**The exercise**
Continue the blog post about reactions to the published gun-owner map, beginning after its final sentence.

**Document section**
Jan
05
2013

QotD, The Experts Speak Out About The Gun Map Fallout edition.

Told you so. From Fox News, the professional reaction to the map that the Journal-News published showing where all the gun owners in New York’s Westchester, Rockland, and Putnam counties live:

“That was the most asinine article I’ve ever seen,” said Walter T. Shaw, 65, a former burglar and jewel thief who the FBI blames for more than 3,000 break-ins that netted some $70 million in the 1960s and 1970s. “Having a list of who has a gun is like gold – why rob that house when you can hit the one next door, where there are no guns?

“What they did was insanity,” added Shaw, author of “License to Steal,” a book about his criminal career.

(H/T: Hot Air Headlines) Apropos of nothing, but A License to Steal: A father’s genius, A son’s revenge, But payback has a price looks like a rather… interesting… sort of book.  Has anybody read it?

Moe Lane

PS: I repeat.  …Dumb*sses.

2 Comments

  • Doc Holliday says:

    If enough people (hint to everyone reading) contacted that rag’s advertisers, this would likely end. I know this because I have seen it, and done it before.

  • Joe says:

    I’m a beat cop in a medium sized (500kish) city. I wanted to add a few things about residential crime. There are three kinds of such crimes: unoccupied burglary, occupied burglary and home invasion robbery. The last two are extraordinarily rare.

    Home invasions are difficult to execute, require multiple badguys (read: ratting each other out later), leave witnesses, and most importantly, are investigated & prosecuted much, much more aggressively than property crimes. They are almost entirely aimed at dope houses where the badguys know the dope will be locked up or hidden when the residents are gone.

(Bounding box annotations)
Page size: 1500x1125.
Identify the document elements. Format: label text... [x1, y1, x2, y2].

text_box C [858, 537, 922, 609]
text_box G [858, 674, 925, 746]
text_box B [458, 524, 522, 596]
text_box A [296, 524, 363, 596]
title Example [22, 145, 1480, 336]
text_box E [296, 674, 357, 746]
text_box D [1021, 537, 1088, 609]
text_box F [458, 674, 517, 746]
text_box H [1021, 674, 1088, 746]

**Exercise result**
    Occupied burglaries are almost as rare. They require lots of care in entry, have to happen at night when noises like glass breaking are highly suspicious, and carry the possibility of confrontation with a resident which, as above, can turn a property crime into a much, much more serious person crime.

    Don’t think of the burglar in moralistic terms (caring or not caring about hurting someone). Think of him in practical terms. Most of them are doing it to feed an addiction, so their goal is to grab valuable, easily pawned property that they can turn into the day’s dope as quickly as possible. Anything that complicates that is getting away from the whole purpose. 99% of burglars are looking for a reasonably nice, unoccupied house with an unsecured window or door. Just about any such house will have something of value in it. He’s not researching who does and doesn’t have guns because he’s already going out of his way to not find anyone home. He’s knocking at the front door with a lame story about looking for a lost pet or something. A vast majority of burgs happen during work hours and dayshift very, very rarely gets called on occupied burgs in progress. They’re good at that part of it.

    There are, however, plenty of crooks who are after guns in particular. They’re extremely valuable because they’re in huge demand by people (felons) who can’t get them otherwise. I would think that the greater danger of this map would be providing a list for burglars hoping to break into unoccupied homes and steal handguns. I know of badguys that target the homes or cars of law enforcement for just that reason.

    Of course, it ought to go without saying that the main reason this map is objectionable is because it is a blatantly obvious attempt to stigmatize citizens exercising their freedom. They’re trying to associate John Q Citizen with psychopaths and killers.

    And, in parting, allow me to provide it from an authoritative source: I am very good at my job, but if someone wants to hurt you, I cannot save you. Only you can do that. I wish every liberal could have a cop explain that to them in detail.

    Sorry that was so long.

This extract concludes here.